AVAILABLE DATA:
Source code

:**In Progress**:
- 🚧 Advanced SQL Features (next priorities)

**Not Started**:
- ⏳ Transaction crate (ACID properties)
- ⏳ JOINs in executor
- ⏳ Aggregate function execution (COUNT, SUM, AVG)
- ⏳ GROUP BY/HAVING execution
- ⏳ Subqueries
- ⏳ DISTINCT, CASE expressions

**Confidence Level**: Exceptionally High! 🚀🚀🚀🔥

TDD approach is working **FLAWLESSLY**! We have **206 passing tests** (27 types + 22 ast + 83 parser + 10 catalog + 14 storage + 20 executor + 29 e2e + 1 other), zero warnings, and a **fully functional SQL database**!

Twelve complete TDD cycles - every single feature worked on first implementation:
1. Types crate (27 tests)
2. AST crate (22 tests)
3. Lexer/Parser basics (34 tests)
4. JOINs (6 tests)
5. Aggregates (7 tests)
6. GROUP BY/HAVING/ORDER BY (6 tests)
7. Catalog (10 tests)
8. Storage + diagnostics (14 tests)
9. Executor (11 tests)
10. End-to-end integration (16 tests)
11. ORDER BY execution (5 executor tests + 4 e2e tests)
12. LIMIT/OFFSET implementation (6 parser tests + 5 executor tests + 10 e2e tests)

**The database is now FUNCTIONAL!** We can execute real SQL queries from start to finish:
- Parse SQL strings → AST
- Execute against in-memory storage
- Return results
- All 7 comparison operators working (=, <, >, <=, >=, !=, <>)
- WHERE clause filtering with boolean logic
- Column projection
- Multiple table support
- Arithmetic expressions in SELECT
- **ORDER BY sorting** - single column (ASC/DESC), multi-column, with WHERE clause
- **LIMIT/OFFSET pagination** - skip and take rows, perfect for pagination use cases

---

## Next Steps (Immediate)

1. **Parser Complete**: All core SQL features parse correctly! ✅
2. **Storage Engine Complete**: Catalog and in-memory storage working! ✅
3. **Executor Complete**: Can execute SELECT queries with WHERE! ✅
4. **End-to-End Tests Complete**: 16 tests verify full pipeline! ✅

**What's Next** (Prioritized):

WHAT IS NEEDED:
Would it be possible to reproduce all the entries exactly as they appear above?

WRITTEN RESPONSE:
Source code

:**In Progress**:
- 🚧 Advanced SQL Features (next priorities)

**Not Started**:
- ⏳ Transaction crate (ACID properties)
- ⏳ JOINs in executor
- ⏳ Aggregate function execution (COUNT, SUM, AVG)
- ⏳ GROUP BY/HAVING execution
- ⏳ Subqueries
- ⏳ DISTINCT, CASE expressions

**Confidence Level**: Exceptionally High! 🚀🚀🚀🔥

TDD approach is working **FLAWLESSLY**! We have **206 passing tests** (27 types + 22 ast + 83 parser + 10 catalog + 14 storage + 20 executor + 29 e2e + 1 other), zero warnings, and a **fully functional SQL database**!

Twelve complete TDD cycles - every single feature worked on first implementation:
1. Types crate (27 tests)
2. AST crate (22 tests)
3. Lexer/Parser basics (34 tests)
4. JOINs (6 tests)
5. Aggregates (7 tests)
6. GROUP BY/HAVING/ORDER BY (6 tests)
7. Catalog (10 tests)
8. Storage + diagnostics (14 tests)
9. Executor (11 tests)
10. End-to-end integration (16 tests)
11. ORDER BY execution (5 executor tests + 4 e2e tests)
12. LIMIT/OFFSET implementation (6 parser tests + 5 executor tests + 10 e2e tests)

**The database is now FUNCTIONAL!** We can execute real SQL queries from start to finish:
- Parse SQL strings → AST
- Execute against in-memory storage
- Return results
- All 7 comparison operators working (=, <, >, <=, >=, !=, <>)
- WHERE clause filtering with boolean logic
- Column projection
- Multiple table support
- Arithmetic expressions in SELECT
- **ORDER BY sorting** - single column (ASC/DESC), multi-column, with WHERE clause
- **LIMIT/OFFSET pagination** - skip and take rows, perfect for pagination use cases

---

## Next Steps (Immediate)

1. **Parser Complete**: All core SQL features parse correctly! ✅
2. **Storage Engine Complete**: Catalog and in-memory storage working! ✅
3. **Executor Complete**: Can execute SELECT queries with WHERE! ✅
4. **End-to-End Tests Complete**: 16 tests verify full pipeline! ✅

**What's Next** (Prioritized):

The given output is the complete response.